::: DOCUMENT SOURCE :::

« Aux âmes bien nées, la valeur n’attend pas le nombre des années », disait Corneille dans Le Cid.
Un tel adage convient parfaitement à Mme Bouchra Alaoui, architecte urbaniste de formation qui, en une vingtaine d’années, a accumulé plusieurs expériences professionnelles.
Aujourd’hui, c’est dans le secteur des startups, de l’innovation et de l’incitation à l’entreprenariat qu’elle développe ses compétences, notamment avec une structure, Hseven, dédiée à la recherche de jeunes entrepreneurs motivés, Marocains et Africains.
La Nouvelle Tribune : Dans le cadre de ce spécial du 8 mars, nous avons toujours cherché à mettre en lumière des femmes marocaines, qui ont des parcours d’exception. Cette année, nous voulons partager avec nos invitées des idées sur les transformations récentes de notre pays, actuelles ou à venir, comme le nouveau modèle de développement celui du financement de l’économie, l’orientation sociale de la politique publique avec un accent mis sur l’éducation, la formation, la santé, le civisme et la solidarité, etc. Et ainsi, apporter la preuve que notre pays a beaucoup changé et qu’il dispose de ressources humaines de haut niveau sur lesquelles il peut compter pour aller de l’avant dans la voie de la résorption des lacunes et des problèmes, notamment sociaux, qui obèrent sa marche vers le développement et la satisfaction des attentes populaires. Mme Alaoui, vous avez eu une vie professionnelle intense et dynamique au Maroc, là où les femmes sont encore peu nombreuses à réaliser leurs aspirations et exprimer leurs compétences.
Pouvez-vous en retracer les principales étapes pour nos lecteurs ?
Mme Bouchra Alaoui :
Tout d’abord j’ai eu un modèle, celui de mon père, né sous le protectorat, dans une période difficile et qui a su faire preuve de résilience toute sa vie et faire partie de la première promotion de l’école Mohammedia des ingénieurs.
Je n’ai pas suivi sa voie, j’ai fait des études d’architecture à Toulouse, puis un master en urbanisme.
Je me suis intéressée de ce fait à la politique de la ville et des banlieues, au point que j’ai intégré Sciences Pô Paris, pour un master « d’urbanisme et politique de la ville ».
Cela m’a permis de travailler légitimement dans différents organismes liés à cette problématique, comme des mairies en France.
Puis j’ai pris conscience que je devais rentrer au Maroc.
A 26 ans, j’avais besoin d’être utile à mon pays et j’étais persuadée que pour agir sur la ville, il fallait agir en politique.
Et le hasard a voulu que j’ai pu, de retour au pays, intégrer l’équipe de M. Mohamed M’barki qui était à l’époque secrétaire d’état en charge de l’Habitat.
Étiez-vous politisée ou membre d’un parti politique ?
Certes, j’avais une fibre USFP, que ma grand-mère, très attachée à ce parti, m’a transmise ! C’est peut-être ce qui a fait que je me suis engagée auprès de ce parti en tant que bénévole pendant la campagne des élections 2002. C’était encore le gouvernement d’alternance, c’était l’euphorie !

:::

### QUESTIONS
1. Selon l'entretien avec Mme Bouchra Alaoui, dans quelle ville a-t-elle fait ses études d'architecture ?
2. Rédigez la suite de l'entretien avec Mme Bouchra Alaoui après sa dernière réplique.
Les données fournies ne sont pas utiles ici.

::: DONNÉES FOURNIES :::

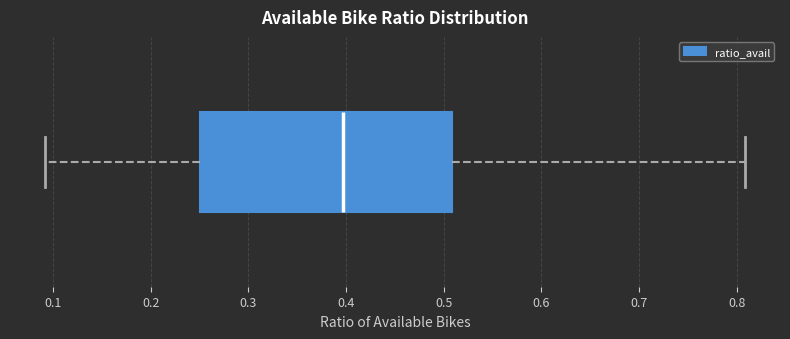

Where does the left whisker of the box end on the x-axis? The values are not printed on the chart, so give them approximately, as read against the axis.

0.09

:::

### RÉPONSES
1. À Toulouse.

2.
L’aventure a continué au cabinet de M. El Yazghi, ministre de l’Aménagement du Territoire, de l’Urbanisme, de l’Eau et de l’Environnement dans le gouvernement de M. Jettou.
J’ai travaillé dans mes domaines de prédilection comme l’aménagement du territoire et les chemins régionaux, ce qui m’a permis de connaître le Maroc profond. J’ai beaucoup appris sur l’exécutif, les différentes échelles d’actions publiques, du central au régional.
Pourquoi avez-vous quitté le cabinet de M. Lyazghi, et pourquoi faire ?
Comme à 28 ans, on se cherche encore, sur les conseils d’un grand monsieur, je me suis orientée vers une nouvelle agence de développement consacrée aux provinces du Sud du Royaume. L’équipe d’alors était très réduite et à la recherche de compétences.
L’Agence du Sud était, à son démarrage, à l’étape de la feuille blanche et avec une équipe très réduite.
À l’époque, il y avait encore peu de consignation technique et scientifique.
On a commencé par un grand travail de terrain. C’est ainsi que j’ai découvert une région incroyable à tous les niveaux.
Ce fut une rencontre magique avec la culture hassanie et des gens de très grande valeur. L’Agence du Sud a monté un très bon programme, et au moment où elle est entrée dans sa phase opérationnelle, je l’ai quittée.
Décidément, vous êtes très mobile, mais pourquoi faire ?
Vous savez, après avoir connu la stratégie étatique, travaillé dans une agence qui décline ses programmes, je voulais faire de l’urbanisme opérationnel !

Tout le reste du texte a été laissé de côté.